The child that I carried in my uterus for 9 months & suffered through 13 hrs of labor for just asked if he could have my pickle.
Hell. No.
me: [waking from coma] how long was I out
doc: two years, but I have terrible news
me: what
doc: it’s still March
I doubt my humanity the most when I’m trying to read those wavy, twisty scripts that are meant to verify you’re human.
Your honor, I was only doing a facepalm and his face got in the way of my face.
When the chips are down, don’t worry. The dog will get em.
I hate cooking, but I am excited to debut my cookbook “Toast On A Paper Towel, 365 Ways.”
Me: Well, that’s enough for one day.
Husband: But you just woke up.
Me: Exactly.
All of Ariel’s mer-sisters’ names started with A too. More like keeping up with the Karsplashians.
So funny how “go to sleep” and “do parkour” sound exactly the same to kids.
How come I can get free wifi with a $3 cup of coffee but I can’t get it with a $150 hotel room?
Many English names are derived from occupations, like Fletcher (arrow maker), Cooper (barrel maker), or Cunningham (tricky pig).
One of the most fastest seahorses was Landbiscuit
What does $50 get you at the Chanel store?

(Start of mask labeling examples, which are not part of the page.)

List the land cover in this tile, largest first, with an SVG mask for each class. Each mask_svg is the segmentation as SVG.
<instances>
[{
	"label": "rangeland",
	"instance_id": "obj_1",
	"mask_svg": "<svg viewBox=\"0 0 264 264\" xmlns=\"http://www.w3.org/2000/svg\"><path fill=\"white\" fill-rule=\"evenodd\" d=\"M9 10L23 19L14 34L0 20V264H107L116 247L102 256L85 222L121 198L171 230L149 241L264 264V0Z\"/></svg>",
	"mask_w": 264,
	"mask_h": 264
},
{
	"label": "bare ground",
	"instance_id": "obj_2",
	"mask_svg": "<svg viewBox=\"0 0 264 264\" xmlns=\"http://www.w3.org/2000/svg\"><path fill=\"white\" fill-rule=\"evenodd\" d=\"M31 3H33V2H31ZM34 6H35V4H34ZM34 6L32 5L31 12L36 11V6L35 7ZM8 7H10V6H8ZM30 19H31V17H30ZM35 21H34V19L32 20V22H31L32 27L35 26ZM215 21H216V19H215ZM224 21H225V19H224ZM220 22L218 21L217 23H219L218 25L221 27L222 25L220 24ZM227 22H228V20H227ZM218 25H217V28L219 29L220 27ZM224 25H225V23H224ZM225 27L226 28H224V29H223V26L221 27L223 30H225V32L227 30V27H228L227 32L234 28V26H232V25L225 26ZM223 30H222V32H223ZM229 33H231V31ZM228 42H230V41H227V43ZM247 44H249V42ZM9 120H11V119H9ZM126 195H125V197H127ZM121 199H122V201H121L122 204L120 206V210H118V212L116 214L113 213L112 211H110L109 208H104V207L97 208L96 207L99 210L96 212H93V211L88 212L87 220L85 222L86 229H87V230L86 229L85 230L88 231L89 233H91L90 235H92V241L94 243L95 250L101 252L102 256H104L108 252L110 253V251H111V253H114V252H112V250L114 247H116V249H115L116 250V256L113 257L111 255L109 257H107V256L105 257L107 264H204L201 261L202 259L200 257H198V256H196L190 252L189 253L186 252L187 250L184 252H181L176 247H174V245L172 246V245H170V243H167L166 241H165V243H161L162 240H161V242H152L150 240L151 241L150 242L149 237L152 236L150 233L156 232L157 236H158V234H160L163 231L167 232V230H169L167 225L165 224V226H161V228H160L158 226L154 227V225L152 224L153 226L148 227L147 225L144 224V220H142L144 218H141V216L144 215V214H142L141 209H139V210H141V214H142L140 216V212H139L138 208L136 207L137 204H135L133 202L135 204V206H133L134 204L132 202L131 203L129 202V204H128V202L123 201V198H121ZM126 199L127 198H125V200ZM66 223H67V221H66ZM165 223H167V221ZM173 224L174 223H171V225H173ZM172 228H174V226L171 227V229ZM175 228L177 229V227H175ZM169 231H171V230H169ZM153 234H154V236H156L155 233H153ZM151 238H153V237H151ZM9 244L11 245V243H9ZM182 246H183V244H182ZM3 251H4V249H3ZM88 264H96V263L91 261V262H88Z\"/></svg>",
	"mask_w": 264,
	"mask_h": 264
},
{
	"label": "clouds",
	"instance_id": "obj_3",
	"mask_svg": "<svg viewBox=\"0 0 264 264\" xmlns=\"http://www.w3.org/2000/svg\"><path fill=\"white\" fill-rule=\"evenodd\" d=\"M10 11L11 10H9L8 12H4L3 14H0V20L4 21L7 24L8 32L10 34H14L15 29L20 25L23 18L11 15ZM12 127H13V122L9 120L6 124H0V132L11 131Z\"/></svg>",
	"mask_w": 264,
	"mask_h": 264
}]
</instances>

13 seconds of eye contact.
I ruined my diet to finish the last 5 donuts in the office because my coworkers are on a diet too so yeah, I sacrifice for the people I love
Not saying my marriage is bad but I swiped left when I saw my husband on Tinder
i love when they put tiny pieces of plastic grass in my grocery store sushi to simulate its natural habitat before i eat it
I just told my son we have all the ingredients that he needs to make toast, in case you were wondering how much vodka I drank last night.